- _Directions for this task_
Rewrite everything in the text about Intel chips from "Therefore, I recommend" down to "the same frequency.", putting "shared" wherever "unified" appears.

- _Text shown_

+++

Therefore, I recommend extra cooling for this chip
(see the paragraph below on the 486 for details). The
RapidCAD-1 is packaged in a 132-pin PGA, just like the
80386, and the RapidCAD-2 is packaged in a 68-pin PGA
like a 80387 coprocessor.
Intel 486DX is not a coprocessor. This chip, brought out in
1989 functionally combines the CPU (a heavily pipelined
implementation of the 386 architecture) with an
enhanced 387 (the floating-point unit, FPU) and
8 kB of unified code/data cache on one chip. Of
course, this description is simplified, for a
detailed hardware description, see [52]. The
486DX offers about two to three times the integer
performance of a 386 at the same frequency.
Floating point performance is about three to four
times as high as on the Intel 387DX at the same
clock rate [29]. Since the FPU is on the same
chip as the CPU, the considerable communication
overhead between CPU and coprocessor in a 386/387
system is omitted, letting FPU instructions run
at the full speed permitted by the implementation.
The FPU also takes advantage of the on-chip cache
and the highly pipelined execution unit. Besides
the higher speed, the 486 FPU features more accurate
transcendental functions than the Intel 387DX
coprocessor according to tests run by me (see below).
To achieve better interrupt latency, FPU instructions
with a long execution time have been made abortable
in the case an interrupt occurs during their
execution. The concurrent execution of CPU and
coprocessor instructions typical for 80x86/80x87
systems is still in existence on the 486, but
some FPU instructions like FSIN have nearly no
concurrency with CPU instructions, indicating
that they make heavy use of both, CPU and FPU
resources [53, 1]. The 486DX comes in a 168 pin
ceramic PGA (pin grid array). It is available in
25 MHz and 33 MHz versions. Since the end of 1991,
there is also a 50 MHz version available done in
a CHMOS V process (the 25 MHz and 33 MHz are
produced using the CHMOS IV process). Maximum
power consumption is 3500 mW for the 25 MHz 486
(2600 mW typical), 4500 mW for the 33 MHz version
(3500 mW typical), and 5000 mW (4000 mW typical)
for the 50 MHz chip. Due to the considerable amount
of heat produced by these chips, and taking into
consideration the slow air flow provided by the
fan in garden variety PC tower cases, I recommend
an extra fan directly above the CPU for safer
operation. If you measure the surface temperature
of an i486 in a normal tower case without extra
cooling after some time of operation, you may well
come up with something like 80 - 90 degrees Celsius
(that is 176 - 194 degrees Fahrenheit for those not
familiar with metric units) [54,55]. You don't need
the well known and expensive IceCap(tm) to effectively
cool your CPU. A simple fan mounted directly above
the CPU can bring the temperature down to about 50
to 60 degrees Celsius (122 - 140 degrees Fahrenheit)

+++

- _Stored entries_
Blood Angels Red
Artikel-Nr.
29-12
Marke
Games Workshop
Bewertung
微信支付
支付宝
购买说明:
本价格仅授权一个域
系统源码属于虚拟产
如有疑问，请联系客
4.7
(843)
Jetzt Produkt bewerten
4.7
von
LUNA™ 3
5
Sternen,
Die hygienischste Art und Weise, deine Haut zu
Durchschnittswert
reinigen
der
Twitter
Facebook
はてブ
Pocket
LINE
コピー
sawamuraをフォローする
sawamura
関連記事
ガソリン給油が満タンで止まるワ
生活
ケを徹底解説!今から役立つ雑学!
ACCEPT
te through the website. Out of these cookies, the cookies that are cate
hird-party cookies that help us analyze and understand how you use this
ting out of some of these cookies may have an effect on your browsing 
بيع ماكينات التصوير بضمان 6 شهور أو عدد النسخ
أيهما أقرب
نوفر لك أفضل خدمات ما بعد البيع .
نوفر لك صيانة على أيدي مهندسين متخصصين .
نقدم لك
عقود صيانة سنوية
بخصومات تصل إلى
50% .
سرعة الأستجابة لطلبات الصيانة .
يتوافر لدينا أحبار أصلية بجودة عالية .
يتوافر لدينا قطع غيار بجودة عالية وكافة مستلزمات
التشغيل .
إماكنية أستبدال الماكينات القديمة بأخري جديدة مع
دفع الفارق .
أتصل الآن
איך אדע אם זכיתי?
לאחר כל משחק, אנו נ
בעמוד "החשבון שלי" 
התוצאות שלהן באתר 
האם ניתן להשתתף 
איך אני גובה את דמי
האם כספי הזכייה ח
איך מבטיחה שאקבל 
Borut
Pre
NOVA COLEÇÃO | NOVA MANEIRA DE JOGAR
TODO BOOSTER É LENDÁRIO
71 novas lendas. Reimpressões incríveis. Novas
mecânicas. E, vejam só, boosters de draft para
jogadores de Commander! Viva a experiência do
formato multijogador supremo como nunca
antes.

+++

- _Response for this exercise_
Therefore, I recommend extra cooling for this chip
(see the paragraph below on the 486 for details). The
RapidCAD-1 is packaged in a 132-pin PGA, just like the
80386, and the RapidCAD-2 is packaged in a 68-pin PGA
like a 80387 coprocessor.
Intel 486DX is not a coprocessor. This chip, brought out in
1989 functionally combines the CPU (a heavily pipelined
implementation of the 386 architecture) with an
enhanced 387 (the floating-point unit, FPU) and
8 kB of shared code/data cache on one chip. Of
course, this description is simplified, for a
detailed hardware description, see [52]. The
486DX offers about two to three times the integer
performance of a 386 at the same frequency.